> **What the task requires**
Give the records again in full, exactly as they are.

> **Supplied records**

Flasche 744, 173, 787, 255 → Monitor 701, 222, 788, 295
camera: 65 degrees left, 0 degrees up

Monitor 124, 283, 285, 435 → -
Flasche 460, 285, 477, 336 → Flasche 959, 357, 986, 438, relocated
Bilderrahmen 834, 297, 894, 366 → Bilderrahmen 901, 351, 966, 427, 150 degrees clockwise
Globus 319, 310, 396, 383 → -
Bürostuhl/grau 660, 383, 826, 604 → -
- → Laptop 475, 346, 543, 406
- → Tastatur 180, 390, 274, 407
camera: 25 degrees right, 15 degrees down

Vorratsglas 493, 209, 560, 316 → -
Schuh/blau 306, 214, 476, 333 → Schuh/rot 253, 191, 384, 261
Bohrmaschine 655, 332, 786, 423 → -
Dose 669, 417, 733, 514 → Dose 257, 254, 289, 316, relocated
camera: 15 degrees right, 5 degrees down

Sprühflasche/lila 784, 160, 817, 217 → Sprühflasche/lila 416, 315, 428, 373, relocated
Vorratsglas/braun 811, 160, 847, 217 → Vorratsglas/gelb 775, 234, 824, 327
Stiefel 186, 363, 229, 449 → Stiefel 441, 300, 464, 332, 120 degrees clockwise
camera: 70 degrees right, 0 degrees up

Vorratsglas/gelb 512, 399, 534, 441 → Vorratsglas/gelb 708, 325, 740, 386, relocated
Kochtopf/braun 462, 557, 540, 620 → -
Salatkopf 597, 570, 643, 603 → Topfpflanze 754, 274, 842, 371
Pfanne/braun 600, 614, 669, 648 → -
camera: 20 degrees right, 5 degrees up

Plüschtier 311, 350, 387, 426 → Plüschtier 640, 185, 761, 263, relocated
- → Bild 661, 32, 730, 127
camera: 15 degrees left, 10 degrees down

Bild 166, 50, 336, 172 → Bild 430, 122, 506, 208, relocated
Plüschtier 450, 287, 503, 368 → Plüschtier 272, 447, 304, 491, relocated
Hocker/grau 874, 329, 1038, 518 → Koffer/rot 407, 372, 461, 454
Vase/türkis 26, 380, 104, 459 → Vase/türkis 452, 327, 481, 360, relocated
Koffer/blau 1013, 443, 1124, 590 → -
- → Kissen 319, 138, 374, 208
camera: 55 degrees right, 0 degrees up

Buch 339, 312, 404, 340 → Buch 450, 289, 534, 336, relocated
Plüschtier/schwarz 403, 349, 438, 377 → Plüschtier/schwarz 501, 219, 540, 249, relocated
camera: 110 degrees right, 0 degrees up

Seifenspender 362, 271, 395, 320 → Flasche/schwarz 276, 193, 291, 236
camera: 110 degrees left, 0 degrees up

> **Written solution**
Flasche 744, 173, 787, 255 → Monitor 701, 222, 788, 295
camera: 65 degrees left, 0 degrees up

Monitor 124, 283, 285, 435 → -
Flasche 460, 285, 477, 336 → Flasche 959, 357, 986, 438, relocated
Bilderrahmen 834, 297, 894, 366 → Bilderrahmen 901, 351, 966, 427, 150 degrees clockwise
Globus 319, 310, 396, 383 → -
Bürostuhl/grau 660, 383, 826, 604 → -
- → Laptop 475, 346, 543, 406
- → Tastatur 180, 390, 274, 407
camera: 25 degrees right, 15 degrees down

Vorratsglas 493, 209, 560, 316 → -
Schuh/blau 306, 214, 476, 333 → Schuh/rot 253, 191, 384, 261
Bohrmaschine 655, 332, 786, 423 → -
Dose 669, 417, 733, 514 → Dose 257, 254, 289, 316, relocated
camera: 15 degrees right, 5 degrees down

Sprühflasche/lila 784, 160, 817, 217 → Sprühflasche/lila 416, 315, 428, 373, relocated
Vorratsglas/braun 811, 160, 847, 217 → Vorratsglas/gelb 775, 234, 824, 327
Stiefel 186, 363, 229, 449 → Stiefel 441, 300, 464, 332, 120 degrees clockwise
camera: 70 degrees right, 0 degrees up

Vorratsglas/gelb 512, 399, 534, 441 → Vorratsglas/gelb 708, 325, 740, 386, relocated
Kochtopf/braun 462, 557, 540, 620 → -
Salatkopf 597, 570, 643, 603 → Topfpflanze 754, 274, 842, 371
Pfanne/braun 600, 614, 669, 648 → -
camera: 20 degrees right, 5 degrees up

Plüschtier 311, 350, 387, 426 → Plüschtier 640, 185, 761, 263, relocated
- → Bild 661, 32, 730, 127
camera: 15 degrees left, 10 degrees down

Bild 166, 50, 336, 172 → Bild 430, 122, 506, 208, relocated
Plüschtier 450, 287, 503, 368 → Plüschtier 272, 447, 304, 491, relocated
Hocker/grau 874, 329, 1038, 518 → Koffer/rot 407, 372, 461, 454
Vase/türkis 26, 380, 104, 459 → Vase/türkis 452, 327, 481, 360, relocated
Koffer/blau 1013, 443, 1124, 590 → -
- → Kissen 319, 138, 374, 208
camera: 55 degrees right, 0 degrees up

Buch 339, 312, 404, 340 → Buch 450, 289, 534, 336, relocated
Plüschtier/schwarz 403, 349, 438, 377 → Plüschtier/schwarz 501, 219, 540, 249, relocated
camera: 110 degrees right, 0 degrees up

Seifenspender 362, 271, 395, 320 → Flasche/schwarz 276, 193, 291, 236
camera: 110 degrees left, 0 degrees up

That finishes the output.